Had lunch with Utah Rising today, whose story begins here and then continues directly beneath this post. He met on Sunday with the woman who wanted him to send her money Western Union, who never thanked him for his gift, and who on the day of his arrival, went to visit her grandparents. The verdict. She’s not a scammer. "She's a player," he told me. "But she's not a scammer." A paralegal by profession, she never lied, he said. She danced around the truth at times, but never lied. In the end, he liked her quite a bit, but he'd already called it off with her, and when they did meet, her looks convinced him not to reconsider.

"She's a Ferrari," he said. "I'm a Toyota truck."

Utah Rising, I realized, was like the majority of the men I'd met -- pretty realistic, not here looking to do what so many figure these men to be doing, getting someone out of their league. In many ways, however, any woman he meets is out of his league. As he told me before, he wanted to marry and he believes a marriage is only strengthened, truly bonding husband to wife, when there is a child involved. Women his age, late forties, are done having children, he told me. "And an American woman under thirty, she doesn't want anything to do with me. She wants Donald Trump."

Another thing he said made me reconsider some preconceived notions. It's often said that the men using these marriage agencies want a young wife so that they can mold them, so that they can groom them to their liking. I sensed there was a part of that in Utah Rising, though he seemed just as willing to do for his future wife what he wanted her to do for him (an example: he expected her to attend his church once a month and allow his children to be raised in that religion; to put up appearances, he'd been willing to attend her church once a month as well). But this is what really struck me. He wants a young wife, he said, because she's adaptable. Not just to him, but to the transition of moving to the states. It's like with a foreign language, he said. After thirty, your brain calcifies. You can learn a foreign language, but it's more difficult. He expect no fewer difficulties in moving from one culture to another. So he was looking for a younger woman, 22, 23, maybe 26, just as much as he was looking for a higher probability of success. Put that way, the lecherous notion -- I want a young wife -- doesn't sound so deplorable.

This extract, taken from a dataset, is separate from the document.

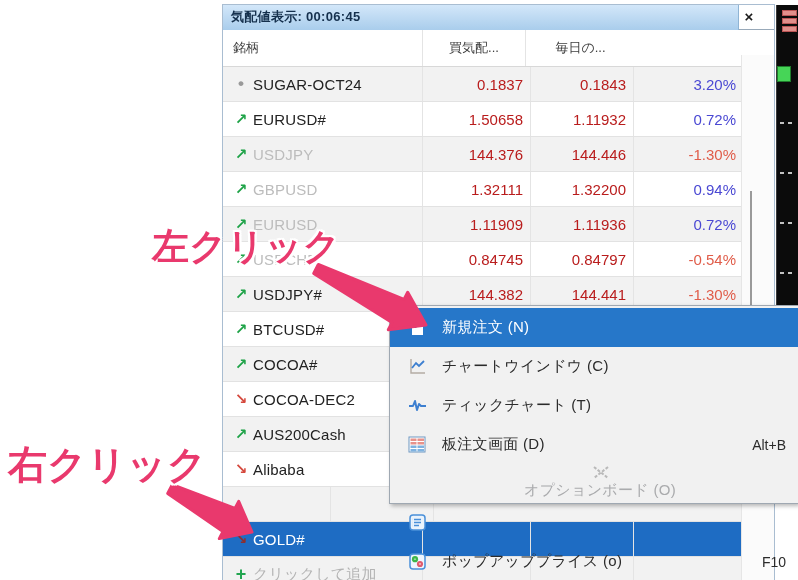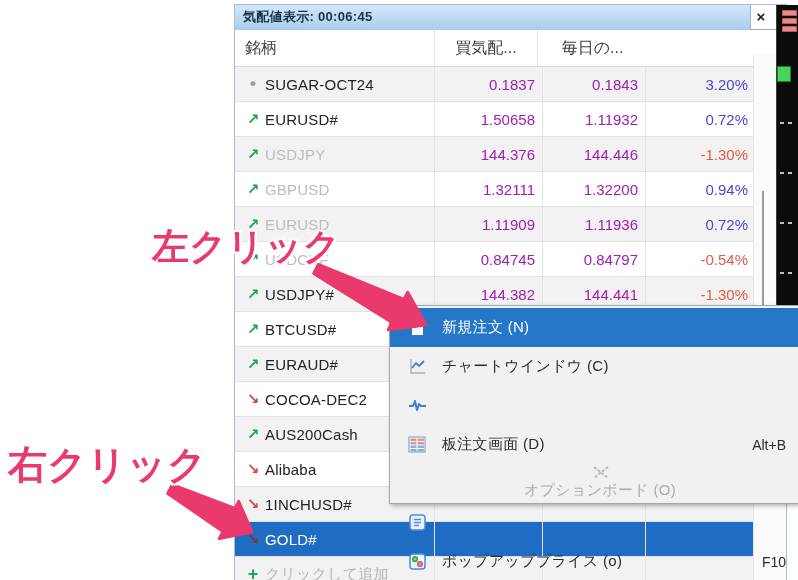"気配値表示: 00:06:45" .mw { margin-left: 12px -> none }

Overall, I've found Utah Rising quite intelligent. He holds a number of unconventional ideas on diet and science, and he's not unwilling to look at his own position (on religion, for example) from another point of view.

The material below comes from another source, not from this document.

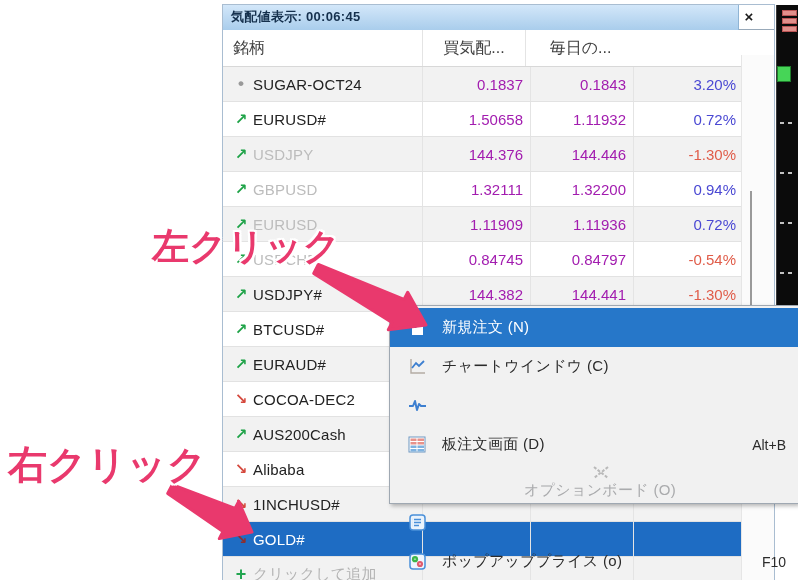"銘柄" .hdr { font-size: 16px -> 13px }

Currently, he's having difficulties that are unavoidable to his situation. Whom does he trust? The translator? The woman? The agency? With differences in culture, he's not sure what to believe. He's met a new woman, through the same agency with the woman described above, but when he wants to spend a quiet evening with her -- away from the paid-for services, away from the costly interpreter -- the agency says she's not available. Does he believe them after he's cut off the paid-for services with the first girl? Does he believe her when she says she's got to study? It is time for finals, I told him. And what about the interpreter? Isn't he an employee for the agency? I introduced him to one of my former students this afternoon. We'll see if her translating eases his mind any. I'll post more on him later.